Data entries
■ ■ ■ ■ ■
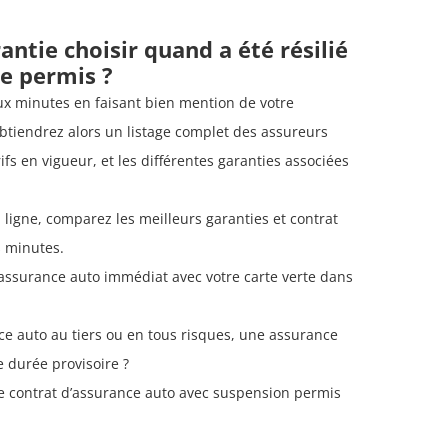
antie choisir quand a été résilié
e permis ?
ux minutes en faisant bien mention de votre
btiendrez alors un listage complet des assureurs
ifs en vigueur, et les différentes garanties associées
n ligne, comparez les meilleurs garanties et contrat
 minutes.
d’assurance auto immédiat avec votre carte verte dans
e auto au tiers ou en tous risques, une assurance
 durée provisoire ?
tre contrat d’assurance auto avec suspension permis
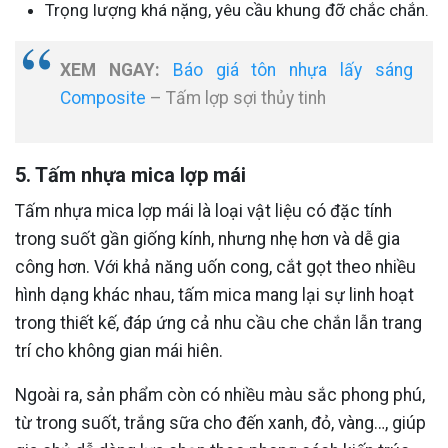
Trọng lượng khá nặng, yêu cầu khung đỡ chắc chắn.
XEM NGAY:
Báo giá tôn nhựa lấy sáng
Composite
– Tấm lợp sợi thủy tinh
5. Tấm nhựa mica lợp mái
Tấm nhựa mica lợp mái là loại vật liệu có đặc tính
trong suốt gần giống kính, nhưng nhẹ hơn và dễ gia
công hơn. Với khả năng uốn cong, cắt gọt theo nhiều
hình dạng khác nhau, tấm mica mang lại sự linh hoạt
trong thiết kế, đáp ứng cả nhu cầu che chắn lẫn trang
trí cho không gian mái hiên.
Ngoài ra, sản phẩm còn có nhiều màu sắc phong phú,
từ trong suốt, trắng sữa cho đến xanh, đỏ, vàng…, giúp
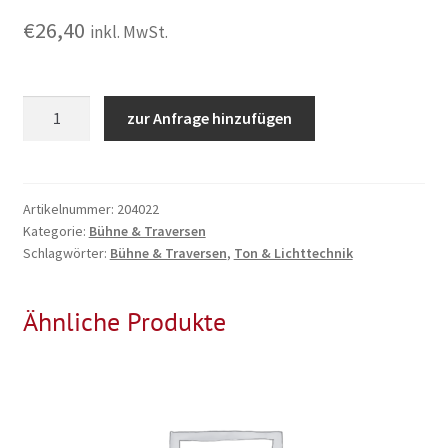
€
26,40
inkl. MwSt.
Traverse
zur Anfrage hinzufügen
Stahlbodenplatte
80x80cm,
40kg,
schwarz
Artikelnummer:
204022
Kategorie:
Bühne & Traversen
Menge
Schlagwörter:
Bühne & Traversen
,
Ton & Lichttechnik
Ähnliche Produkte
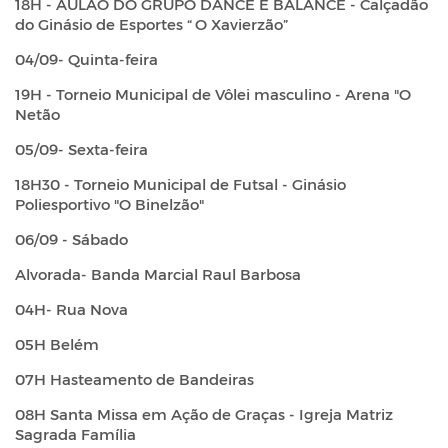
18H - AULÃO DO GRUPO DANCE E BALANCE - Calçadão
do Ginásio de Esportes “ O Xavierzão”
04/09- Quinta-feira
19H - Torneio Municipal de Vôlei masculino - Arena "O
Netão
05/09- Sexta-feira
18H30 - Torneio Municipal de Futsal - Ginásio
Poliesportivo "O Binelzão"
06/09 - Sábado
Alvorada- Banda Marcial Raul Barbosa
04H- Rua Nova
05H Belém
07H Hasteamento de Bandeiras
08H Santa Missa em Ação de Graças - Igreja Matriz
Sagrada Família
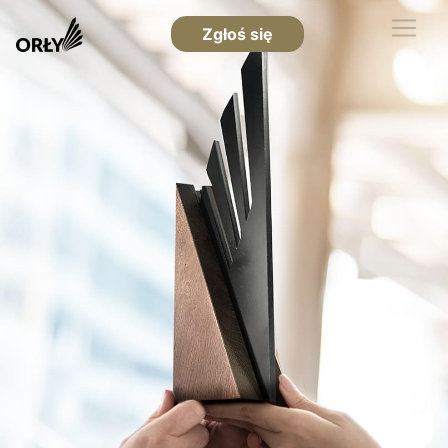
Zgłoś się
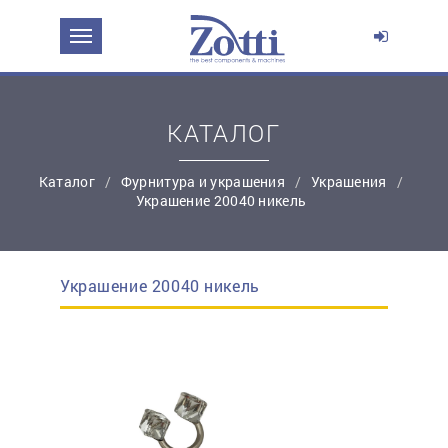
ЗАДАТЬ ВОПРОС О ПРОДУКТЕ
Ваше имя:
КАТАЛОГ
*
Эл. почта:
Каталог
Фурнитура и украшения
Украшения
Украшение 20040 никель
*
Контактный телефон:
Украшение 20040 никель
простую регистрацию
Ваш вопрос:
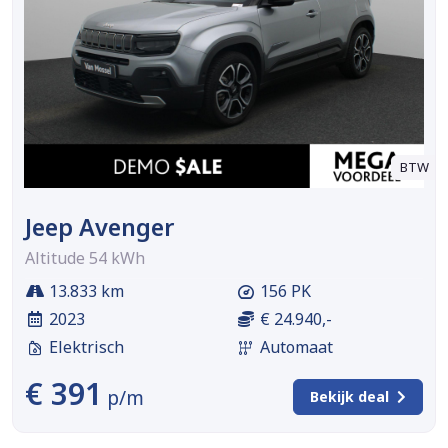
BTW
Jeep Avenger
Altitude 54 kWh
13.833 km
156 PK
2023
€ 24.940,-
Elektrisch
Automaat
€ 391
p/m
Bekijk deal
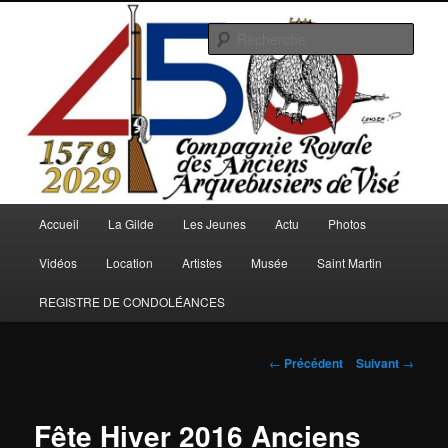
Aller
au
Rech
contenu
principal
Arquebusiers.eu
Menu
Accueil
La Gilde
Les Jeunes
Actu
Photos
principal
Vidéos
Location
Artistes
Musée
Saint Martin
REGISTRE DE CONDOLÉANCES
Navigation
←
Précédent
Suivant
→
des
articles
Fête Hiver 2016 Anciens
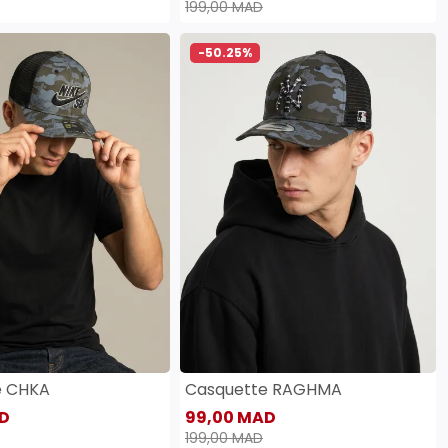
199,00 MAD
-50.25%
e CHKA
Casquette RAGHMA
D
99,00 MAD
199,00 MAD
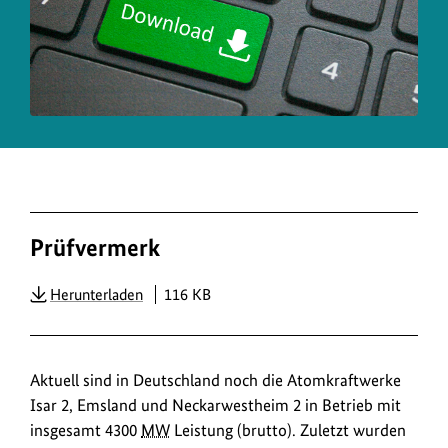
zum
Bild
anz
Prüfvermerk
PDF
Herunterladen
116 KB
Aktuell sind in Deutschland noch die Atomkraftwerke
Isar 2, Emsland und Neckarwestheim 2 in Betrieb mit
insgesamt 4300
MW
Leistung (brutto). Zuletzt wurden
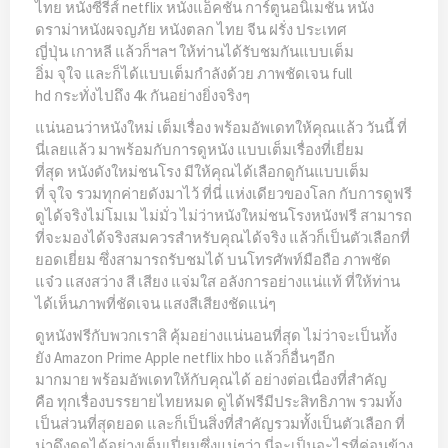
ไทย หนังซีรีส์ netflix หนังแอ็คชั่น การ์ตูนอนิเมชั่น หนัง
ดราม่าหนังผจญภัย หนังตลก ไทย จีน ฝรั่ง ประเทศ
ญี่ปุ่น เกาหลี แล้วก็ฯลฯ ให้ท่านได้รับชมกันแบบเต็ม
อิ่ม จุใจ และก็ได้แบบเต็มกำลังด้วย ภาพชัดเจน full
hd กระทั่งไปถึง 4k กันอย่างยิ่งจริงๆ
แน่นอนว่าหนังใหม่ เต็มเรื่อง พร้อมอัพเดทให้คุณแล้ว วันนี้ ที่
นี่เลยแล้ว มาพร้อมกับการดูหนัง แบบเต็มเรื่องที่เยี่ยม
ที่สุด หนังดังใหม่ชนโรง มีให้คุณได้เลือกดูกันแบบเต็ม
ที่ จุใจ รวมทุกค่ายดังมาไว้ ที่นี่ แห่งเดียวของโลก กับการดูฟรี
ดูได้จริงไม่โมเม ไม่มั่ว ไม่ว่าหนังใหม่ชนโรงหนังฟรี สามารถ
ที่จะมองได้จริงสมควรสำหรับคุณได้จริง แล้วก็เป็นตัวเลือกที่
ยอดเยี่ยม ซึ่งสามารถรับชมได้ บนโทรศัพท์มือถือ ภาพชัด
แจ๋ว แสงสว่าง สี เสียง แจ่มใส อลังการอย่างแน่แท้ ที่ให้ท่าน
ได้เห็นภาพที่ชัดเจน แสงสีเสียงชัดแน่ๆ
ดูหนังฟรีกับพวกเราสิ คุ้มอย่างแน่นอนที่สุด ไม่ว่าจะเป็นทั้ง
ยัง Amazon Prime Apple netflix hbo แล้วก็อื่นๆอีก
มากมาย พร้อมอัพเดทให้กับคุณได้ อย่างต่อเนื่องที่สำคัญ
คือ ทุกเรื่องบรรยายไทยหมด ดูได้ฟรีมีประสิทธิภาพ รวมทั้ง
เป็นส่วนที่สุดยอด และก็เป็นสิ่งที่สำคัญรวมทั้งเป็นตัวเลือก ที่
น่าดึงดูดได้อย่างเต็มเปี่ยมซึ่งแน่ๆว่า นี่จะเป็นอะไรที่ค่อนข้าง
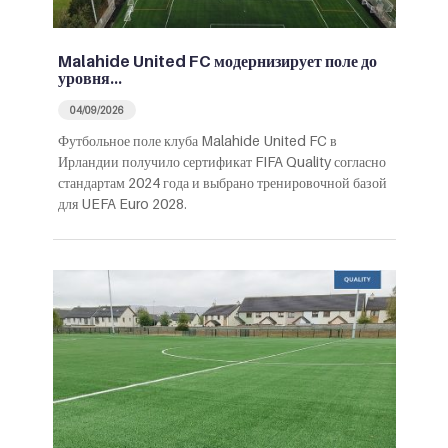
Malahide United FC модернизирует поле до
уровня…
04/09/2026
Футбольное поле клуба Malahide United FC в
Ирландии получило сертификат FIFA Quality согласно
стандартам 2024 года и выбрано тренировочной базой
для UEFA Euro 2028.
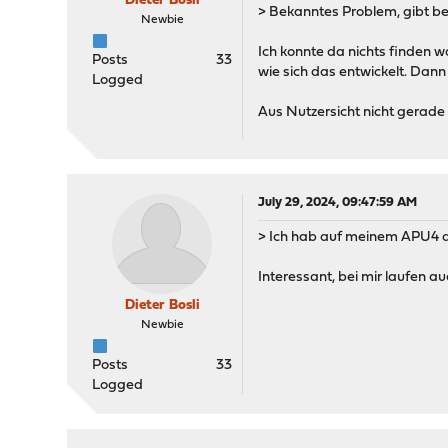
Dieter Bosli
> Bekanntes Problem, gibt be
Newbie
Ich konnte da nichts finden 
Posts
33
wie sich das entwickelt. Dann
Logged
Aus Nutzersicht nicht gerade
July 29, 2024, 09:47:59 AM
> Ich hab auf meinem APU4 di
Interessant, bei mir laufen a
Dieter Bosli
Newbie
Posts
33
Logged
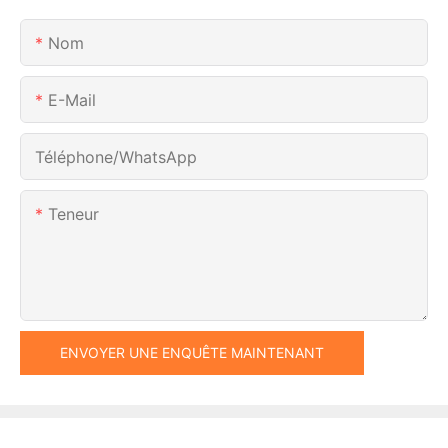
Nom
E-Mail
Téléphone/WhatsApp
Teneur
ENVOYER UNE ENQUÊTE MAINTENANT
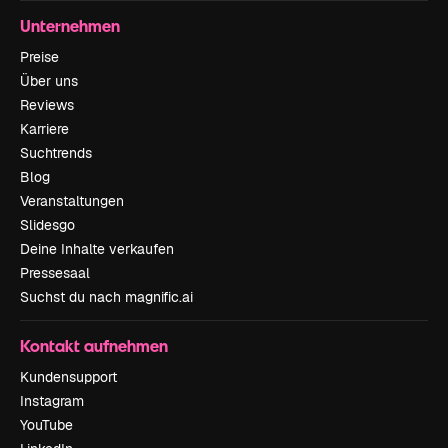
Unternehmen
Preise
Über uns
Reviews
Karriere
Suchtrends
Blog
Veranstaltungen
Slidesgo
Deine Inhalte verkaufen
Pressesaal
Suchst du nach magnific.ai
Kontakt aufnehmen
Kundensupport
Instagram
YouTube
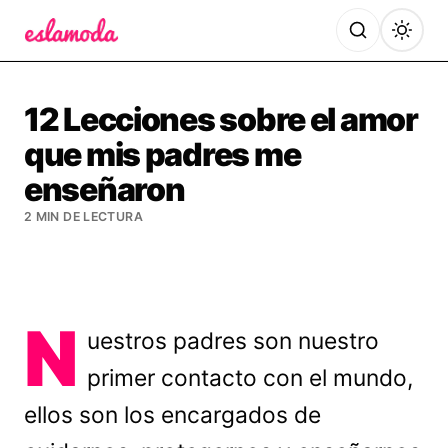
Es la Moda
12 Lecciones sobre el amor
que mis padres me
enseñaron
2 MIN DE LECTURA
N
uestros padres son nuestro
primer contacto con el mundo,
ellos son los encargados de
■ ■ ■ ■ ■
REQUIREMENT
Leaving out the pictures, return exactly the lines from the one that contains "Deine Inhalte verkaufen" through the last line of the records above, inclusive.

RESPONSE TO THIS TASK
Deine Inhalte verkaufen
Pressesaal
Suchst du nach magnific.ai
Kontakt aufnehmen
Kundensupport
Instagram
YouTube
Es la Moda
12 Lecciones sobre el amor
que mis padres me
enseñaron
2 MIN DE LECTURA
N
uestros padres son nuestro
primer contacto con el mundo,
ellos son los encargados de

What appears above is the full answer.